When your job is to befriend Utah legislators, you don't join causes legislators don't like.

An analysis by the Deseret News shows that while 35 former lawmakers endorse the Utahns for Ethical Government legislative ethics citizen initiative, that list is nearly void of names of lawmakers who are now registered lobbyists.

There are 30 former legislators who are now lobbyists, plus one current lawmaker who also is a registered lobbyist.

But there are only two names common to both lists, the newspaper found.

Several sources told the newspaper that lobbyists/former lawmakers don't want to anger current legislators, especially GOP leaders, and so are staying away from the initiative.

The married couple Rod and Paula Julander, who both served as Democratic lawmakers, are registered lobbyists and initiative supporters. Former Sen. Paula Julander represents a nurses' association; former Rep. Rod Julander a social workers' group.

Paula Julander said she doesn't know why more former legislator/lobbyists are not supporting the initiative. "I just believe in ethical government," she said. "And I only lobby for nurses (she used to be a nurse), the only group that I would lobby for, paid or unpaid."

Except for the Julanders, there is a clear split in opinion among former part-time legislators.

"Our business is not upsetting legislators," said one former lawmaker who is now a contract lobbyist. (A contract lobbyist doesn't work for one client or business, but carries a stable of clients.)

And it is pretty clear where most legislators are on the UEG initiative — they are against it, the lobbyist added, asking not to be named.

"I was never even contacted" by UEG and asked to support the initiative. "And I know these (UEG) guys pretty well. Maybe they just assumed (lobbyists) wouldn't support it" — an assumption that so far has turned out correct.

In fact, GOP legislative leaders have been some of the most vocal critics of the initiative, a few saying it is unconstitutional on several fronts.

A review of the 35 former lawmakers endorsing the initiative shows that many are either Democrats or were considered Republican moderates, who at times had their own disagreements with their more conservative party colleagues.

For example, former GOP Rep. Jordan Tanner endorses the initiative. Tanner, who served 10 years during the 1990s in the House from his Provo district, was known for his failed attempts at ethics reforms — his bills dying year after year in either the House or Senate.

"You don't see many recent legislators or the (former GOP legislative) leaders" on the UEG list, said the unnamed lawmaker/lobbyist. The initiative sponsors "had to go pretty far back to dig up these guys," the lobbyist noted. Only 10 of the 35 UEG-endorsing former legislators served in this decade.

The biggest name on the initiative's list is former Rep. Olene Walker, R-Salt Lake, who as lieutenant governor became governor in 2003 after former Gov. Mike Leavitt resigned to join the Bush administration.

Walker was majority leader in the Utah House — and hoped to become Utah's first female speaker — before she was defeated in her legislative re-election bid in 1988.

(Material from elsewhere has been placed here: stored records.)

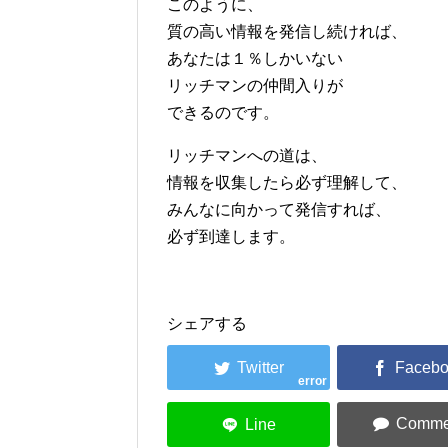
このように、
質の高い情報を発信し続ければ、
あなたは１％しかいない
リッチマンの仲間入りが
できるのです。
リッチマンへの道は、
情報を収集したら必ず理解して、
みんなに向かって発信すれば、
必ず到達します。
シェアする
error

As governor, Walker had some rocky relationships with GOP legislative leaders, at one point threatening to veto the whole state budget if money wasn't found for a public school reading program.

Of the 30 former lawmakers who are now registered lobbyists, 16 were in Democratic or Republican leadership, including a few speakers of the House and presidents of the Senate.

Kim Burningham, chairman of UEG and a former Utah GOP House member himself, said he put together part of the calling list seeking initiative endorsements from former legislators.

"It was not a methodical thing" to exclude lobbyist/former legislators from the solicitation list, said Burningham, "but I probably figured they would not be interested" in joining up.

Trying to get some major political hitters in Utah to endorse the initiative, like Mitt Romney, former Gov. Leavitt or the like "is not on the agenda at this time," said Burningham.

Former Gov. Jon Huntsman Jr., who was very popular here, is out of reach. As U.S. ambassador to China, Huntsman is expected to stay out of local politics, including endorsements.